Content starts

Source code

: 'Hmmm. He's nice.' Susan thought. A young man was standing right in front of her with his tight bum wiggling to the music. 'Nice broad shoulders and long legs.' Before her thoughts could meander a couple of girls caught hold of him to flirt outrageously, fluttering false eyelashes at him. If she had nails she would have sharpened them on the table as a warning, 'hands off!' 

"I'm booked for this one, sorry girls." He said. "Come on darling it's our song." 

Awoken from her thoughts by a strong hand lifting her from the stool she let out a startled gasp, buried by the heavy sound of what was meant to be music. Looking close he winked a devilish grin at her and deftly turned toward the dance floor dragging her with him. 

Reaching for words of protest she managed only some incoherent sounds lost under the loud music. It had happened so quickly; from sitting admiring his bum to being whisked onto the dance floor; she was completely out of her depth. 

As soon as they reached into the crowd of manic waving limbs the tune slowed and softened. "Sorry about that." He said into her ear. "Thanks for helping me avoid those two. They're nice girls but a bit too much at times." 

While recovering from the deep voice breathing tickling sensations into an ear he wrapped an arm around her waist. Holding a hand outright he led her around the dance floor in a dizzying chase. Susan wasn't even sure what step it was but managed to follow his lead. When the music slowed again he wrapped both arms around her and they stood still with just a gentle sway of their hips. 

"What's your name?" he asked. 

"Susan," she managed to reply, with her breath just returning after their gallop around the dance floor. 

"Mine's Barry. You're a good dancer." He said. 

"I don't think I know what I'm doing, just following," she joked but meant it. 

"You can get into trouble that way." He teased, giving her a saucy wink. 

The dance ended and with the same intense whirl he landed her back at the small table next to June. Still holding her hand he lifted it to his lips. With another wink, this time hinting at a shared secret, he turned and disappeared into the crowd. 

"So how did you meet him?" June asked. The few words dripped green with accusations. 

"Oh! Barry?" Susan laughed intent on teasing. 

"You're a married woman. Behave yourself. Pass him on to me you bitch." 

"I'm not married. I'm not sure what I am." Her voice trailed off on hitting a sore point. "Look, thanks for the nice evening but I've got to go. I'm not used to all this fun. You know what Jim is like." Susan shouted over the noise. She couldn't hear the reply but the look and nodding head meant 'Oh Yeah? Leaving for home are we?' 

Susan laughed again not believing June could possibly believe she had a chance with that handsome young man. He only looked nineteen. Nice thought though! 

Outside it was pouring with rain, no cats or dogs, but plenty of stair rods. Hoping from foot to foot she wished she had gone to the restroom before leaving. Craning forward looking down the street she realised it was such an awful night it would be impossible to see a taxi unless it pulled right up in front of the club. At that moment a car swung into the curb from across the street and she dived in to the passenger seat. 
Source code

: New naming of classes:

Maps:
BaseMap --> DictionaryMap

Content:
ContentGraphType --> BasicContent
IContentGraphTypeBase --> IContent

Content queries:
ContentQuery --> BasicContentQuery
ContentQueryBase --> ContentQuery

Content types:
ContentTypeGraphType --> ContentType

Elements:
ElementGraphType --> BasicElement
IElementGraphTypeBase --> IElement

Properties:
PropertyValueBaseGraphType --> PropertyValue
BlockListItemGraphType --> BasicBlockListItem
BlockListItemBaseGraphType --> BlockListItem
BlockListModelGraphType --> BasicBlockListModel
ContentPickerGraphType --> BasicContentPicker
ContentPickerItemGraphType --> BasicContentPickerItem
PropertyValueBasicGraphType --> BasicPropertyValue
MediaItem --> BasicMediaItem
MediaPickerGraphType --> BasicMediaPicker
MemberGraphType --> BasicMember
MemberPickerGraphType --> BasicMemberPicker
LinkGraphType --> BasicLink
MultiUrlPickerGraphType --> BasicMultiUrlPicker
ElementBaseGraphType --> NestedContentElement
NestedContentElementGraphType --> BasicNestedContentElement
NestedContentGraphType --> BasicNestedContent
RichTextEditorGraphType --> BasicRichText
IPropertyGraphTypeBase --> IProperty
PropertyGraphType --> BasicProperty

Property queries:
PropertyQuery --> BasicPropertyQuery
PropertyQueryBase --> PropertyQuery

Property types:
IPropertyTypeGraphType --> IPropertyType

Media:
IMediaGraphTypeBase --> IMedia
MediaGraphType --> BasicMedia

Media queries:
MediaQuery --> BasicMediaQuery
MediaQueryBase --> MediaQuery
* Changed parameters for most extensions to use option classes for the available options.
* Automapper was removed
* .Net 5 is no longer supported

Content ends

## What is expected
Pull together all lines from the data that mention the word "Barry".

## Solution for this exercise
"Mine's Barry. You're a good dancer." He said. 
"Oh! Barry?" Susan laughed intent on teasing. 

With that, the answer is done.